:: DATA TO PROCESS ::
- - -

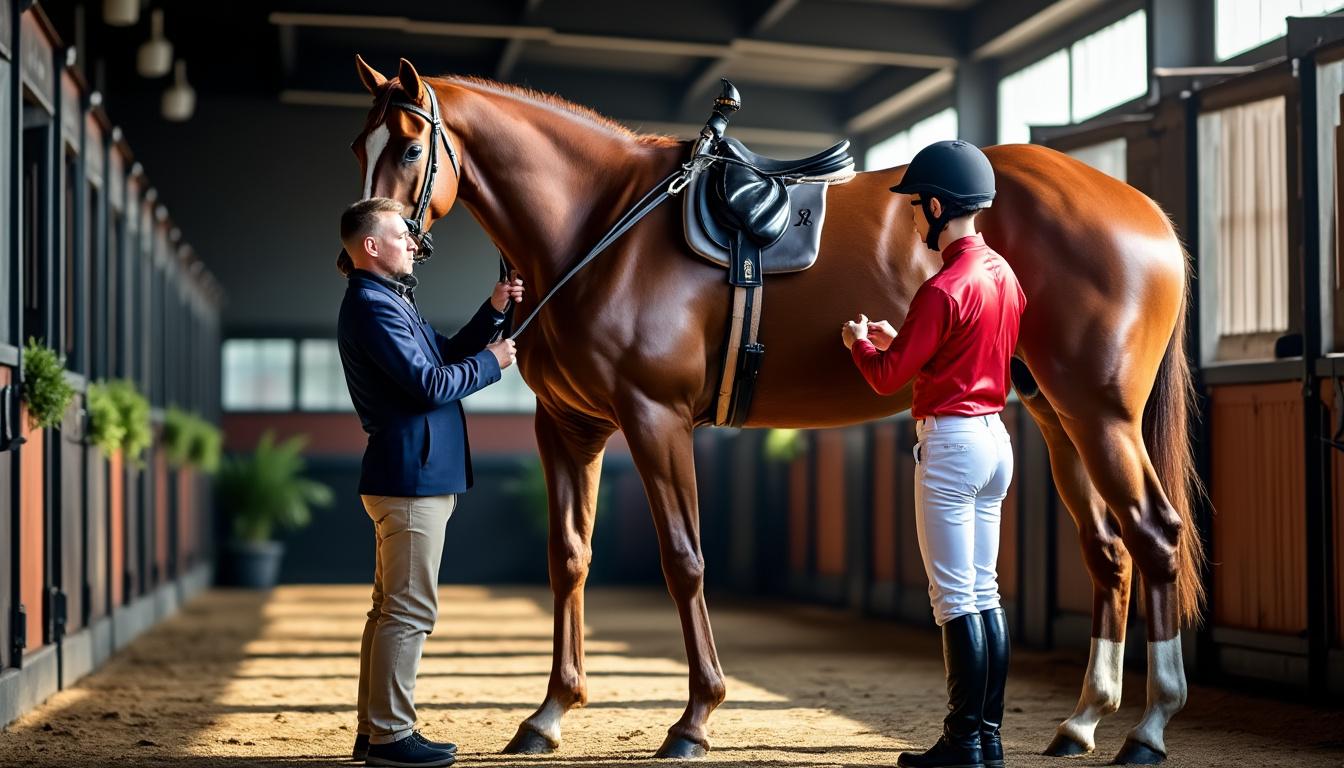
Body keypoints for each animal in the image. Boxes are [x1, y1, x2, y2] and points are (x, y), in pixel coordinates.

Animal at [349, 55, 1204, 766]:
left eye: (411, 150)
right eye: (360, 147)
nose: (364, 241)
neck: (599, 226)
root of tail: (1143, 212)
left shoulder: (654, 418)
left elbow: (685, 559)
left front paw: (694, 720)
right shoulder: (569, 428)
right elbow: (568, 559)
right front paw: (550, 714)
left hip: (1100, 414)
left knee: (1154, 535)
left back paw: (1151, 728)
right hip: (1058, 416)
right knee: (1109, 551)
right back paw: (1081, 723)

- - -

Copy out all lines above that include the string "right".

right eye: (360, 147)
right shoulder: (569, 428)
right elbow: (568, 559)
right front paw: (550, 714)
right hip: (1058, 416)
right knee: (1109, 551)
right back paw: (1081, 723)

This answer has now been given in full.